On typical hardware, inputs around twelve hundred nonzero entries in the constraint matrix are handled in about a second.

Why this matters

Even though the set cover problem is computationally intensive, a well-posed MILP with a sparse representation can solve realistic instances quickly. Instead of exploring all combinations, you delegate the search to an optimizer that exploits structure, pruning, and efficient linear algebra under the hood.

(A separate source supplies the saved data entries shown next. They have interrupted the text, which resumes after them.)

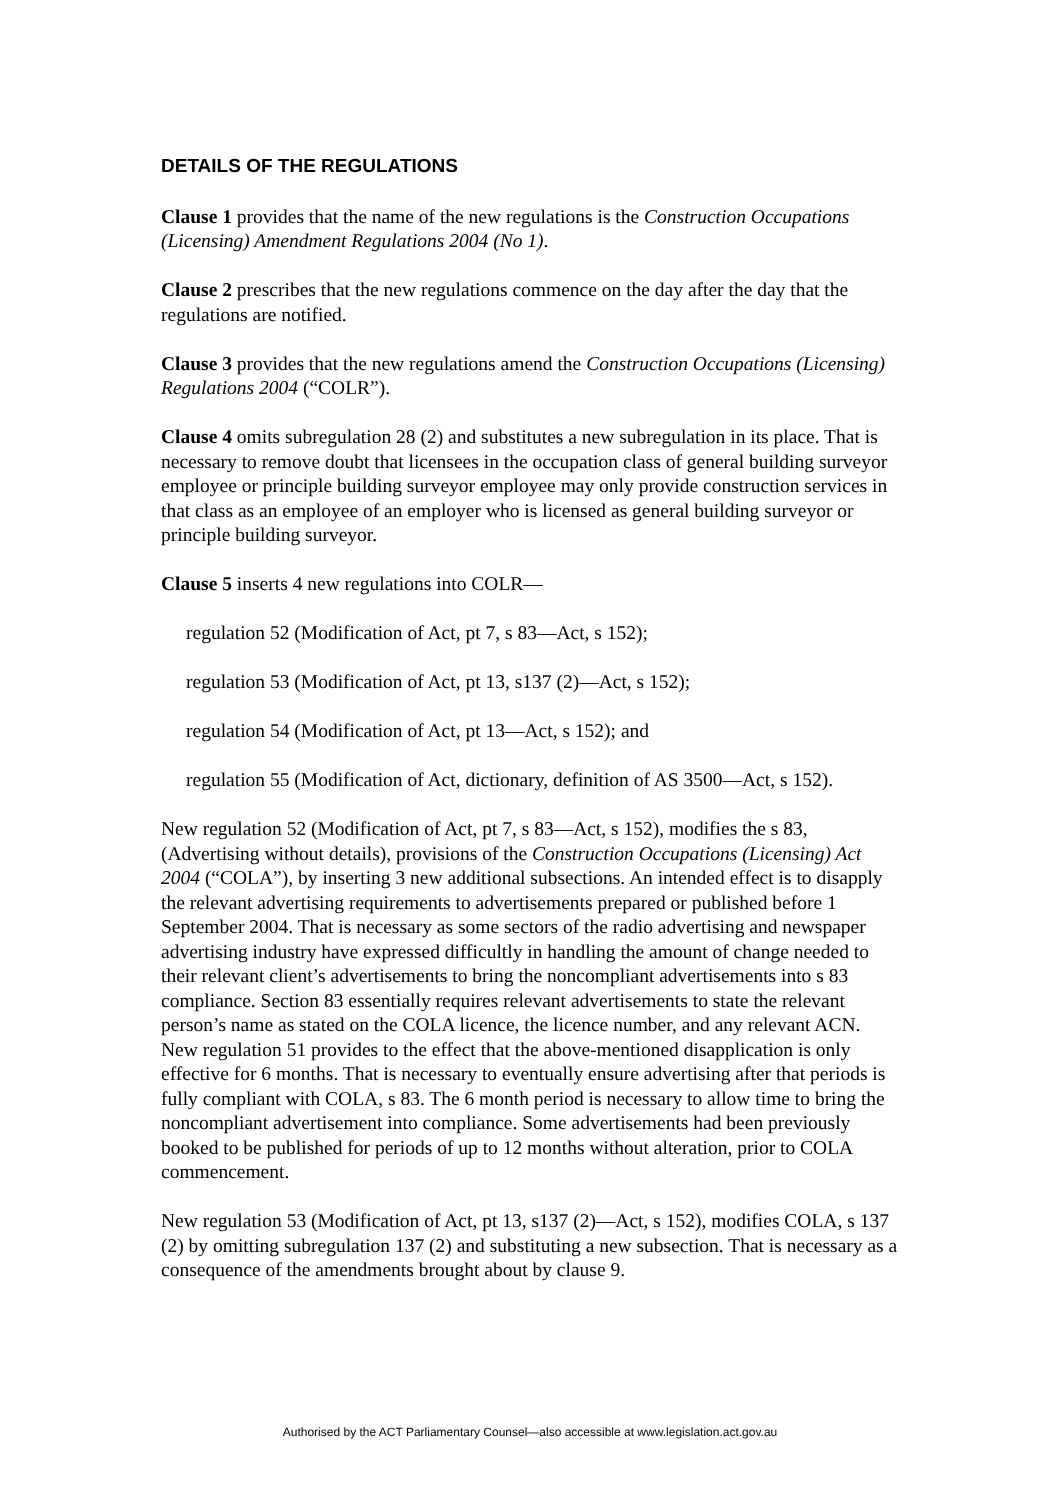DETAILS OF THE REGULATIONS
Clause 1 provides that the name of the new regulations is the Construction Occupations (Licensing) Amendment Regulations 2004 (No 1).
Clause 2 prescribes that the new regulations commence on the day after the day that the regulations are notified.
Clause 3 provides that the new regulations amend the Construction Occupations (Licensing) Regulations 2004 (“COLR”).
Clause 4 omits subregulation 28 (2) and substitutes a new subregulation in its place. That is necessary to remove doubt that licensees in the occupation class of general building surveyor employee or principle building surveyor employee may only provide construction services in that class as an employee of an employer who is licensed as general building surveyor or principle building surveyor.
Clause 5 inserts 4 new regulations into COLR—
regulation 52 (Modification of Act, pt 7, s 83—Act, s 152);
regulation 53 (Modification of Act, pt 13, s137 (2)—Act, s 152);
regulation 54 (Modification of Act, pt 13—Act, s 152); and
regulation 55 (Modification of Act, dictionary, definition of AS 3500—Act, s 152).
New regulation 52 (Modification of Act, pt 7, s 83—Act, s 152), modifies the s 83, (Advertising without details), provisions of the Construction Occupations (Licensing) Act 2004 (“COLA”), by inserting 3 new additional subsections. An intended effect is to disapply the relevant advertising requirements to advertisements prepared or published before 1 September 2004. That is necessary as some sectors of the radio advertising and newspaper advertising industry have expressed difficultly in handling the amount of change needed to their relevant client’s advertisements to bring the noncompliant advertisements into s 83 compliance. Section 83 essentially requires relevant advertisements to state the relevant person’s name as stated on the COLA licence, the licence number, and any relevant ACN. New regulation 51 provides to the effect that the above-mentioned disapplication is only effective for 6 months. That is necessary to eventually ensure advertising after that periods is fully compliant with COLA, s 83. The 6 month period is necessary to allow time to bring the noncompliant advertisement into compliance. Some advertisements had been previously booked to be published for periods of up to 12 months without alteration, prior to COLA commencement.
New regulation 53 (Modification of Act, pt 13, s137 (2)—Act, s 152), modifies COLA, s 137 (2) by omitting subregulation 137 (2) and substituting a new subsection. That is necessary as a consequence of the amendments brought about by clause 9.
Authorised by the ACT Parliamentary Counsel—also accessible at www.legislation.act.gov.au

The result is reproducible, optimal, and robust for the problem sizes shown.

Takeaways

If you need the smallest collection of keys that covers a universe, treat it as set cover and express it as a MILP with binary variables, a simple “cover each element at least once” constraint set, and a sum-minimizing objective. For the illustrated sizes, building a sparse constraint matrix and calling a solver yields optimal answers within milliseconds to seconds. When you only need any one optimal combination, the MILP solution naturally provides exactly that.